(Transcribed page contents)
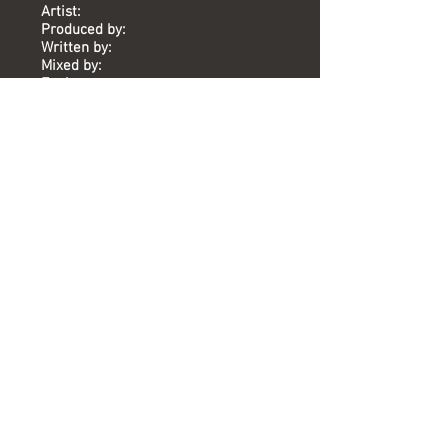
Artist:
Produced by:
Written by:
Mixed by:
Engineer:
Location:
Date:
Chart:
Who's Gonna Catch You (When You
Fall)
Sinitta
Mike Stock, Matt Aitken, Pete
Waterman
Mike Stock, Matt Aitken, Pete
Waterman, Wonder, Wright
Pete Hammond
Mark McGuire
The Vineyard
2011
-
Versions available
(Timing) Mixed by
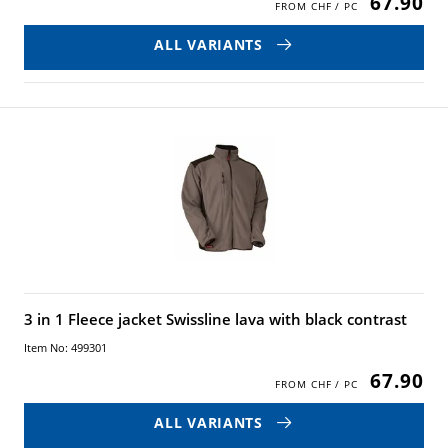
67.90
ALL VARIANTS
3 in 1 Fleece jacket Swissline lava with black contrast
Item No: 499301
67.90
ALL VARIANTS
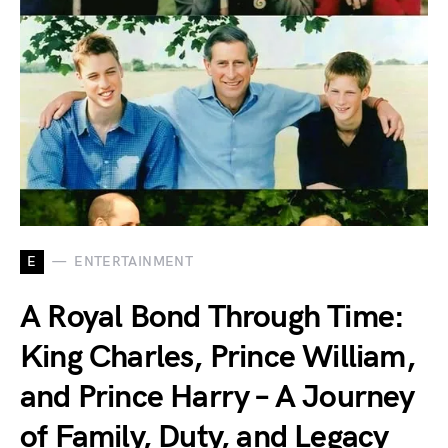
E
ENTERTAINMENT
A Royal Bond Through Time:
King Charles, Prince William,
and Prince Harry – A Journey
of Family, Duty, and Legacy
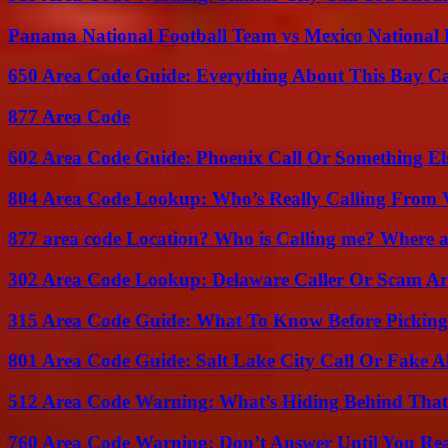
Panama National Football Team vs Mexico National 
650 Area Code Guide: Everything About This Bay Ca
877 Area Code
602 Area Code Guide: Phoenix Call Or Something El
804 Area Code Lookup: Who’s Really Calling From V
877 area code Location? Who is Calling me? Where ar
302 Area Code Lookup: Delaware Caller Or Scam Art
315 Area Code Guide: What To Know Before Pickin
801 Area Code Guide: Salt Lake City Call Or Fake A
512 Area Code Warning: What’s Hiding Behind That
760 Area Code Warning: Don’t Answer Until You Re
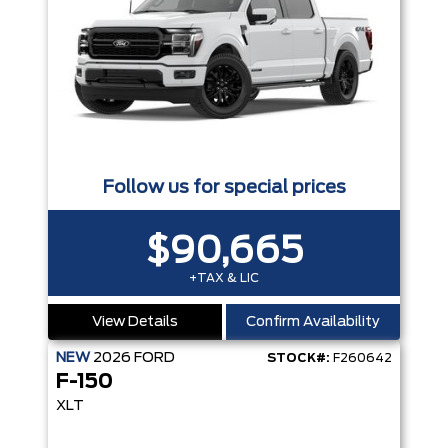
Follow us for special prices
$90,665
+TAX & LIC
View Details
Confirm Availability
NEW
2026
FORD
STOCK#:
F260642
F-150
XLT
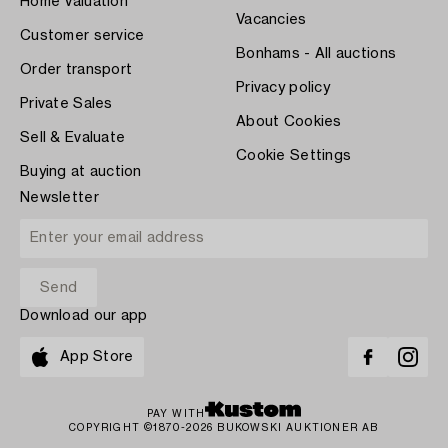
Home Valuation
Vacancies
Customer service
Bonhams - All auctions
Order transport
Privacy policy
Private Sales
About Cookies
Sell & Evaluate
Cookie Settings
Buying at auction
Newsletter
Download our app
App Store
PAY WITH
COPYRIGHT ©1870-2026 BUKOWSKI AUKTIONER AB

> _ABOUT THIS EXERCISE_: The answer must repeat every record exactly, with all pictures left out.

> _TASK RESPONSE_:
Artist:
Produced by:
Written by:
Mixed by:
Engineer:
Location:
Date:
Chart:
Who's Gonna Catch You (When You
Fall)
Sinitta
Mike Stock, Matt Aitken, Pete
Waterman
Mike Stock, Matt Aitken, Pete
Waterman, Wonder, Wright
Pete Hammond
Mark McGuire
The Vineyard
2011
-
Versions available
(Timing) Mixed by
67.90
ALL VARIANTS
3 in 1 Fleece jacket Swissline lava with black contrast
Item No: 499301
67.90
ALL VARIANTS
E
ENTERTAINMENT
A Royal Bond Through Time:
King Charles, Prince William,
and Prince Harry – A Journey
of Family, Duty, and Legacy
Panama National Football Team vs Mexico National 
650 Area Code Guide: Everything About This Bay Ca
877 Area Code
602 Area Code Guide: Phoenix Call Or Something El
804 Area Code Lookup: Who’s Really Calling From V
877 area code Location? Who is Calling me? Where ar
302 Area Code Lookup: Delaware Caller Or Scam Art
315 Area Code Guide: What To Know Before Pickin
801 Area Code Guide: Salt Lake City Call Or Fake A
512 Area Code Warning: What’s Hiding Behind That
760 Area Code Warning: Don’t Answer Until You Re
Follow us for special prices
$90,665
+TAX & LIC
View Details
Confirm Availability
NEW
2026
FORD
STOCK#:
F260642
F-150
XLT
Home Valuation
Vacancies
Customer service
Bonhams - All auctions
Order transport
Privacy policy
Private Sales
About Cookies
Sell & Evaluate
Cookie Settings
Buying at auction
Newsletter
Download our app
App Store
PAY WITH
COPYRIGHT ©1870-2026 BUKOWSKI AUKTIONER AB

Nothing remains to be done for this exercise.